───── LESETEXT

# Ankauf bei Heizungsersatzteile.com nie geliefert



## gasboer (5 März 2013)

Guten abend, ich habe am 5. Februar 2 artikel gekauft und bezahlt bei Heizungsersatzteile.com. Die ware ist nie geliefert worden. Telefonisch ist der Inhaber nur 2 Stunden am tag zu sprechen und daher ist die Leine immer besetzt. Doch habe ich 4x mit Ihm gesprochen und jedesmal hat er mir versichert dass die Waren unterwegs sind. Vorige Woche hat er mir sogar versprochen eine code zu schicken damit ich die waren verfolgen konnte. Jawohl: wieder nichts als Versprechen. Jetzt, eine Monat spaeter nach Zahlung noch immer nichts angekommen. Auf emails reagiert der Inhaber nicht. Also moechte ich alle warnen fuer dieses Betrieb. Sollte die waren doch noch mit der Posttaube eintreffen dann melde ich mich wieder. Entschuldigung fuer mein Deutsch, bin ja Hollaender.


----------



## Reducal (5 März 2013)

gasboer schrieb:


> Telefonisch ist der Inhaber nur 2 Stunden am tag zu sprechen....


... der wird üblicher Weise halt mit richtigem Job sein Geld verdienen und der doch recht unprofessionelle Shop läuft so nebenher.

──────────

Schreiben Sie den Forenthread über die nie gelieferte Bestellung bei Heizungsersatzteile.com im Anschluss an den letzten Satz weiter. Die Datensätze stammen aus einer anderen Quelle als der Lesetext.

───── BEREITGESTELLTE DATEN

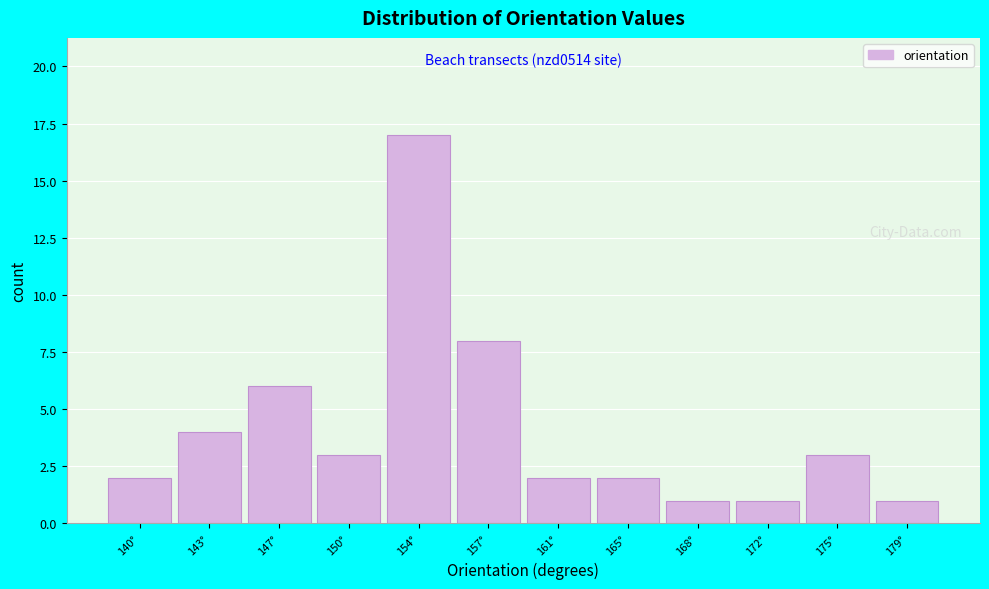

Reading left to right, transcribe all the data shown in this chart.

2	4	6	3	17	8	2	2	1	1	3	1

──────────
───── BEREITGESTELLTE DATEN

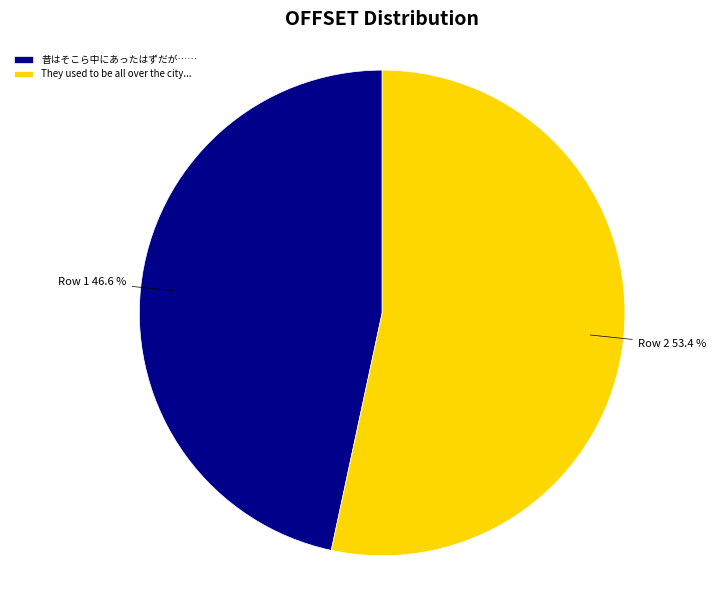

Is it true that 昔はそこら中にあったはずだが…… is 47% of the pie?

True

──────────

■ **SCHRIFTLICHE ANTWORT**
Ich hoffe nur, dass Kunden keine Ware dort kaufen (wenn sie diese tatsächlich bekommen), die auf fremden Baustellen vom Laster gefallen sind.


----------



## gasboerke (8 März 2013)

Die waren sind da! Heute is mein gluecklicher Tag. Und es ist richtige ware, also sicher nicht vom Laster gefallen. Ich denke letztendlich dass Heizungsersatzteile doch ein zuverlaessiges aber sehr langggggggsam wirkendes Betrieb ist. Also wenn einer warten kan, dann kannst auch dort kaufen denke ich.


----------



## lemmuh5 (14 Oktober 2013)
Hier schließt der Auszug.